Improving Dose-Shaping and OAR-Sparing Using Robust Statistical Methods
G Sayre*, D Low, D Ruan, UCLA, LOS ANGELES, CASU-E-T-613 Sunday 3:00:00 PM - 6:00:00 PM Room: Exhibit Hall
Purpose: To achieve a better balance between tumor coverage and organ-at-risk (OAR) sparing by applying robust statistical methods to IMRT inverse optimization.
Methods: We propose a novel approach to shape dose drop-off from the PTV by minimizing the L1 norm of the difference between the obtained and aimed dose value and the total variation of the dose distribution on the PTV and OAR regions.

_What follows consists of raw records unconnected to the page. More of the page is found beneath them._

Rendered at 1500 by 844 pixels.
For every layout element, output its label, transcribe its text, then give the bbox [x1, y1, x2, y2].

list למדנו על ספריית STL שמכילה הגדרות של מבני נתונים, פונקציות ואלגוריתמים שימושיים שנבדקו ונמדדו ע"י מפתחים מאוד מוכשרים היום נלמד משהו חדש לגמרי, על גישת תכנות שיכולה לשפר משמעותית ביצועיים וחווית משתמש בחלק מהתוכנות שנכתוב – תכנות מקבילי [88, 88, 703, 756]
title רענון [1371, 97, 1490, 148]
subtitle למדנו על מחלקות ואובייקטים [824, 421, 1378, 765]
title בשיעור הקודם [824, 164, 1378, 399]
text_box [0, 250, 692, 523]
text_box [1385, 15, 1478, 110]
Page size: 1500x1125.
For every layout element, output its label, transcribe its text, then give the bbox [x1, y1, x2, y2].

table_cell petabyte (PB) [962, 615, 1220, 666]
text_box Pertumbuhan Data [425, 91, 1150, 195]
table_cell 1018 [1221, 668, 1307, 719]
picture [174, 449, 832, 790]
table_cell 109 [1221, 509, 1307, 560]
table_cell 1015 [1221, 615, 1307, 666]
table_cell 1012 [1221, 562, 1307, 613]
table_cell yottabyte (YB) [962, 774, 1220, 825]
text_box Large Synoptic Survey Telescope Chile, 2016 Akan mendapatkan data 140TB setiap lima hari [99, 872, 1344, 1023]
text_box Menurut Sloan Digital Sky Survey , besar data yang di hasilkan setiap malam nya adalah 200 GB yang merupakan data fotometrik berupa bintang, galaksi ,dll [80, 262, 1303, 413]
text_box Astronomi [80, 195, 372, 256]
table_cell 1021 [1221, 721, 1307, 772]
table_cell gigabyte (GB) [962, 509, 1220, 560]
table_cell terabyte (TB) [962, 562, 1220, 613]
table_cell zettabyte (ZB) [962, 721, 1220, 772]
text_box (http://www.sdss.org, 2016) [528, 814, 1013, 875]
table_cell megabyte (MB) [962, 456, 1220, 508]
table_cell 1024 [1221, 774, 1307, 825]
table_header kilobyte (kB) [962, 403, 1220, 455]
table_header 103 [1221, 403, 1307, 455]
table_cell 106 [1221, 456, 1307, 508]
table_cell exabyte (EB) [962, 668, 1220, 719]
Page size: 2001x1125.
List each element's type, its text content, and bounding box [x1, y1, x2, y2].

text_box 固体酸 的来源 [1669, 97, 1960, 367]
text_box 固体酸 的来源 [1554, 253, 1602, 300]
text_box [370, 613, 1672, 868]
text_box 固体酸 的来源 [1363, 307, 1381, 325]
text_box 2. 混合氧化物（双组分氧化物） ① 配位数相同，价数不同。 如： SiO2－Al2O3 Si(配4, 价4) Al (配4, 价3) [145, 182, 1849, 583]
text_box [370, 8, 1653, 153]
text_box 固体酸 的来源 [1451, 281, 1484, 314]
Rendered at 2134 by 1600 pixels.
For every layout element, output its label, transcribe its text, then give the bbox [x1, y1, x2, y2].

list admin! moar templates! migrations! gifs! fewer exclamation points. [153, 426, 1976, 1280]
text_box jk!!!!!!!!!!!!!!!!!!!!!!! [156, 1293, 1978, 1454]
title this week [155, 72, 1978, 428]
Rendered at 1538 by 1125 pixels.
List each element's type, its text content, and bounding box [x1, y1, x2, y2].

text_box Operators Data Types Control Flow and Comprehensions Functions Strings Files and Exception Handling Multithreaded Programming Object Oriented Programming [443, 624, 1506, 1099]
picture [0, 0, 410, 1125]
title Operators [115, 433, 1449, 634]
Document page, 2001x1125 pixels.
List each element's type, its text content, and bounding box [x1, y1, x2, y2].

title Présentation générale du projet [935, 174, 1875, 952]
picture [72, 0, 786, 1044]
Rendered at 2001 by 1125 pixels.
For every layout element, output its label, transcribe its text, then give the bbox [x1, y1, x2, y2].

Minimizing the L1 norm results in operand values that are mostly small but potentially large on a sparse set. Applying this structure to both dose discrepancy and dose gradient, our method achieves: 1) sparsely-distributed, high-dose gradients; 2) structure dose-homogeneity; and 3) connectivity in the distribution of high-gradient voxels on the PTV's surface. Dose-volume histograms (DVHs) and visual observations of dose maps were compared among two plans optimized for the same dynamic IMRT prostate case: 1) the clinical plan (plan_c); and 2) a plan optimized using the TV energy, L-1 norm, and an over-dose quadratic (plan_r). Importance factors for the objective function of planr were chosen empirically. The beam geometry was obtained from the clinical plan, and the solution was optimized with linear programming.
Results: Plan_r improved dose conformity, increased overall bladder-sparing, and globally increased rectum-sparing relative to plan_c.
Conclusions: These results suggest that robust formulations may be used to improve dose-shaping and OAR-sparing. The numerical stability and implementation simplicity of our method permits fast translation to the clinic.